* **Action item**:
In the records below, find the line containing "left knee: (747, 368, 12)" and the line containing "right elbow: (1228, 207, 12)"; please repeat exactly the lines from one to the other, both included, and nothing more.

* **Task input**:
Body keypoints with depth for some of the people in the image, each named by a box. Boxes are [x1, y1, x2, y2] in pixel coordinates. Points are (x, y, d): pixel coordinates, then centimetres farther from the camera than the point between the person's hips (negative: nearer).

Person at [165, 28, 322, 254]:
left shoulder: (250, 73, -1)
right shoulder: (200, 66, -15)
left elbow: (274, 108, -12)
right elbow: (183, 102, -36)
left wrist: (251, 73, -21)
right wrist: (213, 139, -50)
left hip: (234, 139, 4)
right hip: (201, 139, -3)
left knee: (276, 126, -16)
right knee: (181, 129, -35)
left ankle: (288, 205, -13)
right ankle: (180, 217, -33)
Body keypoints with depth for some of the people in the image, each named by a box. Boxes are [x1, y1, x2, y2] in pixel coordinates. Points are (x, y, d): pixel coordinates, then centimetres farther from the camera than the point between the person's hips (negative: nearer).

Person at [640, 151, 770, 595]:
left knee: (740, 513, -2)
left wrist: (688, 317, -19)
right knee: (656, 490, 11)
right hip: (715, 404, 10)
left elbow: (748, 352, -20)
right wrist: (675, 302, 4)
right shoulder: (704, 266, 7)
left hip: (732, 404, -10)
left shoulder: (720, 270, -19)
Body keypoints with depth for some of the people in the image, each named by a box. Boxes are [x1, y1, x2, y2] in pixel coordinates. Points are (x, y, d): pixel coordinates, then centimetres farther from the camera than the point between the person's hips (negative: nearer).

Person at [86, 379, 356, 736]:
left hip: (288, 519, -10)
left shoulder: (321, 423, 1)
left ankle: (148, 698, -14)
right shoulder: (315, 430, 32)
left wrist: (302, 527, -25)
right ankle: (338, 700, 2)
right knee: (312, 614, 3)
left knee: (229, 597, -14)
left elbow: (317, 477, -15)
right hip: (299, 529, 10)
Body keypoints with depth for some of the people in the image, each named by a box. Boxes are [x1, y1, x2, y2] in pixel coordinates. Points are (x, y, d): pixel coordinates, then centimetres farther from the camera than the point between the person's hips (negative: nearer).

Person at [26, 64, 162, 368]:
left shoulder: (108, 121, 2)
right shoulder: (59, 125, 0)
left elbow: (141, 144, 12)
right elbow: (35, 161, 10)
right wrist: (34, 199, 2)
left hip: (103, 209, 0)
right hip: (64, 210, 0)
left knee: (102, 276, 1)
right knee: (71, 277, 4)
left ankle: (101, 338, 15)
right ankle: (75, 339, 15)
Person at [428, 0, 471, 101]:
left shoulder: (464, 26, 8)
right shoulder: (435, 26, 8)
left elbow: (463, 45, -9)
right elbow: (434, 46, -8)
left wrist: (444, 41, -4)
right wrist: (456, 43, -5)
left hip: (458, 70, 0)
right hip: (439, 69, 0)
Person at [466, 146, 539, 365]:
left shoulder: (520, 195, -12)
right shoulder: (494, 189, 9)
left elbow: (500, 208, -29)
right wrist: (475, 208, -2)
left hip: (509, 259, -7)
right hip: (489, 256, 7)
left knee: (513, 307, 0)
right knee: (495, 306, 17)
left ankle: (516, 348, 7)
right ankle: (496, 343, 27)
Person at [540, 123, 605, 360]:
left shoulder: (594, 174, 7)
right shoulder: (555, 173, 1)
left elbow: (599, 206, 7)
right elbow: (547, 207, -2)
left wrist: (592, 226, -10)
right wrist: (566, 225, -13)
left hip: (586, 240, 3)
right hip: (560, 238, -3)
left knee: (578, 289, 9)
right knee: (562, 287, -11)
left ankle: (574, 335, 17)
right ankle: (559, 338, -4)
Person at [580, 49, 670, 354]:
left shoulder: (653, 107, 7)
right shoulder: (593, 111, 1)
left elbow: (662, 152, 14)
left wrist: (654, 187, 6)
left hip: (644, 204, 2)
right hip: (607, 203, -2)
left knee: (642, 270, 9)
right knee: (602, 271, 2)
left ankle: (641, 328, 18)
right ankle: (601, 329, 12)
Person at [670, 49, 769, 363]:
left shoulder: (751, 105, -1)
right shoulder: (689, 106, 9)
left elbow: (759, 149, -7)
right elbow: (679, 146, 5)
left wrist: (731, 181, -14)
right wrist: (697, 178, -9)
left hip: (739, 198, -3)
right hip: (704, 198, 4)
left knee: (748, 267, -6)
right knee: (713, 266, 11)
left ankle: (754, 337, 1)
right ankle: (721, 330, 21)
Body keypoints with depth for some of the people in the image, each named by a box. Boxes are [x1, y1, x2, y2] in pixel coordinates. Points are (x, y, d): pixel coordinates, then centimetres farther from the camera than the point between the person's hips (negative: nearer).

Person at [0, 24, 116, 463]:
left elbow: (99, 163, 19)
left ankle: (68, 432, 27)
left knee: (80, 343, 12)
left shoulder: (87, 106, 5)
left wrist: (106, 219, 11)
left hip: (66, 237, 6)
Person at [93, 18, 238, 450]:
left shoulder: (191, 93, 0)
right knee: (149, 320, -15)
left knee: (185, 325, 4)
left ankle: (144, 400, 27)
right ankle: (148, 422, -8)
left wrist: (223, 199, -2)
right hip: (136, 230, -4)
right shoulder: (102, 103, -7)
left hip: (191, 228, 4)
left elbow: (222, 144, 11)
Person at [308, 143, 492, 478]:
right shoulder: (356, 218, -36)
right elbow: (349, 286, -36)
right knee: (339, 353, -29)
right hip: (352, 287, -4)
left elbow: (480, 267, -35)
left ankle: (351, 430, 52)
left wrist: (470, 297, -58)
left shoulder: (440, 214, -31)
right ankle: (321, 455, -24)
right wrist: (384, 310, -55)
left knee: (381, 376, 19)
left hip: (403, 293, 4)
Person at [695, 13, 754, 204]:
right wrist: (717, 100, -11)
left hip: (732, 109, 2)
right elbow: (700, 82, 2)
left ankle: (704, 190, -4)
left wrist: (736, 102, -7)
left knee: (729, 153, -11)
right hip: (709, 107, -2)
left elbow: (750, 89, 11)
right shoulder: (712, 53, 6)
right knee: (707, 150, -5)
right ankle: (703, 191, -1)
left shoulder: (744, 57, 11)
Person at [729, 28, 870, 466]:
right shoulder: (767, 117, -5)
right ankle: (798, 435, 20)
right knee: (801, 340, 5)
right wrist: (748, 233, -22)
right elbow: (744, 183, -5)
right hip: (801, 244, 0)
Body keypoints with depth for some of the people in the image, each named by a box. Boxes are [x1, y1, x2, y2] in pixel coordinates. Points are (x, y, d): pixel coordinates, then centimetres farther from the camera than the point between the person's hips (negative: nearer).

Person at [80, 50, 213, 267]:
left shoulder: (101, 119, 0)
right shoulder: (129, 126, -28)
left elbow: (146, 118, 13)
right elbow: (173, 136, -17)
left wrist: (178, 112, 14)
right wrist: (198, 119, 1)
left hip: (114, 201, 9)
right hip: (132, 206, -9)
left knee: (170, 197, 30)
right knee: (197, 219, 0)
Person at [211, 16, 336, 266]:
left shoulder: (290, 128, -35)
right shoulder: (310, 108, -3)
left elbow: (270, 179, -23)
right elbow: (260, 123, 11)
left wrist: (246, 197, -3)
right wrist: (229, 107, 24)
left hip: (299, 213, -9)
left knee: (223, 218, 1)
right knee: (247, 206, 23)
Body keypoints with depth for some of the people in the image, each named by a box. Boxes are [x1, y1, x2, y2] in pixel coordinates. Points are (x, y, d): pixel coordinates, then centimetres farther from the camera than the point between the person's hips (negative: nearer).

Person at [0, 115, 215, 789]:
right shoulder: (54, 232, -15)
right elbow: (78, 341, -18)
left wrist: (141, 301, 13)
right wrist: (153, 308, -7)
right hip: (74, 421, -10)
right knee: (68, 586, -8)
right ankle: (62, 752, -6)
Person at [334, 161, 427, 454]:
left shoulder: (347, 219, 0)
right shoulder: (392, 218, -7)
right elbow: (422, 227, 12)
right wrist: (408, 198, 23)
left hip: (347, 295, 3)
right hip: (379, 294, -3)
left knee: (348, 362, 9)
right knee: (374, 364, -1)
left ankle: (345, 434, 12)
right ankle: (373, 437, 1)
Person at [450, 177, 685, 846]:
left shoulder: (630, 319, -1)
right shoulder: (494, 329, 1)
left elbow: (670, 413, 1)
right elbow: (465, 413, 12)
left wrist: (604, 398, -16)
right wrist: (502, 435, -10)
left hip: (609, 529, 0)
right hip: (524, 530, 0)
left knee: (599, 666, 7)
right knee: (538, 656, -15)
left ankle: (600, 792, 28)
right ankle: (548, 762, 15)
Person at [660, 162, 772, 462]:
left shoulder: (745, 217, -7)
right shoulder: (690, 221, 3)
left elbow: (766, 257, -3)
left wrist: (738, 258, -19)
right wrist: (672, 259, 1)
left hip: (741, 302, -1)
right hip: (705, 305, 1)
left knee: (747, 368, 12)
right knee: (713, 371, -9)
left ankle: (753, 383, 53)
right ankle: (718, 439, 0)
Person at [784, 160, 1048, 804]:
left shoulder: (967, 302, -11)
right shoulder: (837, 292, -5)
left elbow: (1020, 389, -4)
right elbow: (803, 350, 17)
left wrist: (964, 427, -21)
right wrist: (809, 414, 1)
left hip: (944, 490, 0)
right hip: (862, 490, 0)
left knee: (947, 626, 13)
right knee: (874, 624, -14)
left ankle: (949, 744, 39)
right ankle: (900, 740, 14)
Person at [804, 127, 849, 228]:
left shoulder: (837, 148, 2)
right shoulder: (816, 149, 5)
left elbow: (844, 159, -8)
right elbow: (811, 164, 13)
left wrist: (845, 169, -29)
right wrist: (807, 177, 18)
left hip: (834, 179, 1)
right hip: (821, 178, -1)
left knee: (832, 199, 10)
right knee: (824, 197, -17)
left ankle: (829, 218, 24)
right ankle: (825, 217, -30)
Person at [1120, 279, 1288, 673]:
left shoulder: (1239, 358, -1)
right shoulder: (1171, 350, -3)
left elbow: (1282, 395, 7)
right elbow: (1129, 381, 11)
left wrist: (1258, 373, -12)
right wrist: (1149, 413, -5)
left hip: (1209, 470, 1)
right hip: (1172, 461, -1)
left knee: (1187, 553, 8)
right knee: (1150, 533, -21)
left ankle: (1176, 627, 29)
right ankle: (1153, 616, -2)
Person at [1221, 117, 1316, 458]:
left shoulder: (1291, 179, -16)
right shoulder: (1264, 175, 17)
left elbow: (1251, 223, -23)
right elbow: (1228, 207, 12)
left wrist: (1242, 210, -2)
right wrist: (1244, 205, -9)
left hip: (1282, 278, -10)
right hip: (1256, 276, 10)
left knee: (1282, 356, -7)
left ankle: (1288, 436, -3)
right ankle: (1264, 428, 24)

* **Finished exercise**:
left knee: (747, 368, 12)
right knee: (713, 371, -9)
left ankle: (753, 383, 53)
right ankle: (718, 439, 0)
Person at [784, 160, 1048, 804]:
left shoulder: (967, 302, -11)
right shoulder: (837, 292, -5)
left elbow: (1020, 389, -4)
right elbow: (803, 350, 17)
left wrist: (964, 427, -21)
right wrist: (809, 414, 1)
left hip: (944, 490, 0)
right hip: (862, 490, 0)
left knee: (947, 626, 13)
right knee: (874, 624, -14)
left ankle: (949, 744, 39)
right ankle: (900, 740, 14)
Person at [804, 127, 849, 228]:
left shoulder: (837, 148, 2)
right shoulder: (816, 149, 5)
left elbow: (844, 159, -8)
right elbow: (811, 164, 13)
left wrist: (845, 169, -29)
right wrist: (807, 177, 18)
left hip: (834, 179, 1)
right hip: (821, 178, -1)
left knee: (832, 199, 10)
right knee: (824, 197, -17)
left ankle: (829, 218, 24)
right ankle: (825, 217, -30)
Person at [1120, 279, 1288, 673]:
left shoulder: (1239, 358, -1)
right shoulder: (1171, 350, -3)
left elbow: (1282, 395, 7)
right elbow: (1129, 381, 11)
left wrist: (1258, 373, -12)
right wrist: (1149, 413, -5)
left hip: (1209, 470, 1)
right hip: (1172, 461, -1)
left knee: (1187, 553, 8)
right knee: (1150, 533, -21)
left ankle: (1176, 627, 29)
right ankle: (1153, 616, -2)
Person at [1221, 117, 1316, 458]:
left shoulder: (1291, 179, -16)
right shoulder: (1264, 175, 17)
left elbow: (1251, 223, -23)
right elbow: (1228, 207, 12)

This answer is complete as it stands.